I went back to work on the roof, managing to get the new glass panes in place. I used makeshift PVC L-shaped brackets to secure them at the bottom while the silicone caulk sealant cured. I don't actually trust that caulk to support the full weight of the glass panes and had used metal clips to support the glass panes in the past. But I suspect that the rigidity and hardness of one of those clips contributed to the breaking of one of the panes in the past, so I'll be replacing all the clips with plastic versions during this project.
After I had all the glass in place and the panel stabilized for the evening, I drove with the dogs down to Ray and Nancy's place. Ray showed me the problems: two lightswitches that no longer had any effect on the lights they were supposed to control. I'd brought my multimeter and managed to do a few tests to determine the problems in each. A multimeter eliminates the guesswork from these kind of tasks. It wasn't difficult to determine that dead dimmer switch was the downstairs problem, but upstairs things were trickier. The lighting circuit seemed to be badly miswired and the only way to make it work was to use a ground wire as a neutral. That's totally non-code cowboy-style electrical work, but the alternative was tearing holes in walls and pulling new cable. (All the house's existing cable is the cloth-wrapped kind dating to the 1940s.)
Once I had the upstairs fixed and the downstairs diagnosed, Ray called in an order to the China Rose out on Albany Avenue (the low-rent, more authentically-Chinese satellite location of our favorite Victorian-style Chinese saloon in Rhinecliff). Then I drove with him and the dogs out to 9W and we went shopping at the Home Depot. He needed a simple switch to replace the bad dimmer as well as several dimmable CF bulbs (he hadn't been aware that conventional CF bulbs do not work with dimmers, of which his house has many).
The China Rose on Albany Avenue is in a crappy little retail strip. It's the kind of place that is full of loud machines in desperate need of routine maintenance. But they also have a music system cranking out the classic rock. It was a Doobie Brothers song, the name of which didn't bubble into my consciousness until the chorus: "China Rose!" This begged the question: is this the only song they play in the China Rose on Albany Avenue?
Back at Ray and Nancy's house, Ray, Nany and I had a vegan Chinese feast. I also drank a Miller Lite, but not Ray. He's on a strict new diet that cuts out beer, most oils, nuts, all non-vegan food except skim milk, and refined carbs. He violated that last bullet point tonight by eating noodles and white rice. But they're going to give you a heart attack, maybe it's worth it. Interestingly, Nancy noted that the China Rose now makes the claim that none of their food contains monosodium glutamate, which is precisely the ingredient that someone had told me was the China Rose's secret key to deliciousness. MSG or not, the food was delicious, nearly of the quality of the Rhinecliff China Rose on a good day.

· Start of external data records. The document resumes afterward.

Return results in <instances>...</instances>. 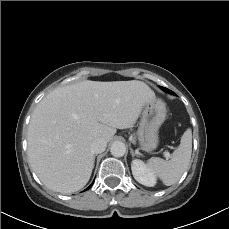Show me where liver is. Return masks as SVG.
<instances>
[{
    "instance_id": "6515ba94",
    "label": "liver",
    "mask_w": 229,
    "mask_h": 229,
    "mask_svg": "<svg viewBox=\"0 0 229 229\" xmlns=\"http://www.w3.org/2000/svg\"><path fill=\"white\" fill-rule=\"evenodd\" d=\"M155 93L144 82L82 81L56 88L34 110L28 127V158L49 189H82L94 168L91 143L109 142L116 129L132 127Z\"/></svg>"
}]
</instances>
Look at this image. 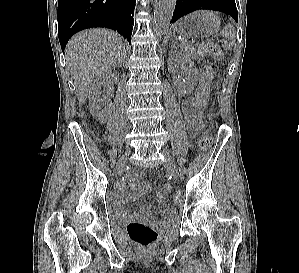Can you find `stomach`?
Wrapping results in <instances>:
<instances>
[{"instance_id":"stomach-1","label":"stomach","mask_w":299,"mask_h":273,"mask_svg":"<svg viewBox=\"0 0 299 273\" xmlns=\"http://www.w3.org/2000/svg\"><path fill=\"white\" fill-rule=\"evenodd\" d=\"M218 29L203 12H195L182 18L176 26V31L180 36L192 39L207 38L214 35Z\"/></svg>"}]
</instances>
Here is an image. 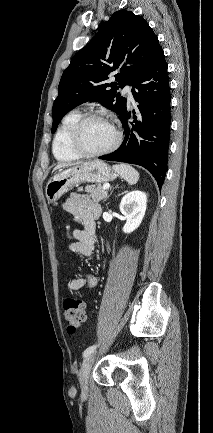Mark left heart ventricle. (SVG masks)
Wrapping results in <instances>:
<instances>
[{"label":"left heart ventricle","instance_id":"obj_1","mask_svg":"<svg viewBox=\"0 0 213 433\" xmlns=\"http://www.w3.org/2000/svg\"><path fill=\"white\" fill-rule=\"evenodd\" d=\"M115 140V132L113 128L103 120H90L88 121L80 136V142L83 148L90 152L102 151Z\"/></svg>","mask_w":213,"mask_h":433}]
</instances>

Ray asked me if I wanted to see the incision scar on his chest, not having remembered anything much from our visit a week ago. That memory lapse was caused by prescription painkillers, though another I witnessed him having was a consequence of something else: our modern technological society. When he'd told the woman at the China Rose that he was there to pick up his order, she'd asked for his phone number. Though he's had it for four and a half months now, it wasn't in his cerebral memory; he had to look it up on his Droid.